Body – How does my body feel?
Emotions – What am I feeling, and is it okay to feel this way?
Mind – What thoughts are passing through?
This framework helps Mike notice when he’s dysregulated and gives him the space to choose how to respond. It also allows him to model healthy emotional habits for his children and grandchildren. “They may not do everything I say, but they watch everything I do,” he says.
The practice connects to his training with Breathe for Change, which blends yoga, mindfulness, and SEL for educators. The emphasis on breath as a gateway to emotional insight mirrors current research in polyvagal theory, which shows how our breath links directly to the nervous system — and can help regulate our response to stress.

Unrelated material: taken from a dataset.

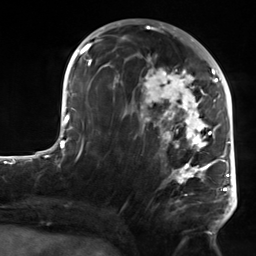
Breast MRI, one axial slice; slice 70 of 124 in the series (ordered by position); cropped to one breast; dynamic contrast-enhanced series, time point 2 of 7 at this slice position (early post-contrast); 3 T; TE 1.8 ms, TR 4.7 ms; 256 × 256 image matrix, field of view 150 × 150 mm. Female patient.
Annotated regions visible in this slice (semi-automatic segmentation, software-assisted and operator-edited):
- enhancing-tissue mask used for the functional tumour volume (all voxels passing the contrast-enhancement thresholds inside the analysis volume; usually the tumour): bounding box <104,54,223,221> (left, top, right, bottom; pixels)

Vulnerability, Self-Talk, and the Power of Showing Up
Mike doesn't shy away from talking about vulnerability — especially for men. “I just read over the weekend that men don’t like the word ‘vulnerability,’ but it builds trust with your children,” he says. As Ben shares from his own experience speaking in schools, when adults are vulnerable, it creates relatability — and that turns into connection.
Mike also talks openly about learning to manage anger. Not by suppressing it, but by becoming more aware of it and learning when to act. “Sometimes people would steamroll me. And I should’ve stood up — but I wasn’t aware enough,” he reflects. His practice of pausing, sleeping on decisions, and cycling through emotions before reacting is part of a bigger shift toward emotional maturity.
And at the heart of it all is how we talk to ourselves. “Affirmations — like 'I am worthy' or 'I am deserving' — really do go a long way,” Mike says. He points out the difference between self-care and self-indulgence. Sometimes, the best self-care isn’t a luxury, but a boundary: choosing sleep over pushing through. “I suffered too much in my adult years sleep-deprived. I’m very intentional now about getting seven hours.”
Teaching is the Best Way to Learn
Perhaps the most powerful message in the episode comes as Mike reflects on his role as a parent and grandparent. “The best way to practice these things and to learn them is to teach them,” he says. “But I don’t mean ‘do as I say, not as I do.’ Children are learning from what they see you do.”
Mike’s reminder is a call to action — not for perfection, but for presence. To breathe. To check in. To regulate before reacting. And to remember that every small act of awareness we model becomes part of the emotional blueprint we hand down to our kids.
“We don’t need to be perfect,” Mike says. “We just keep showing up for the practice.”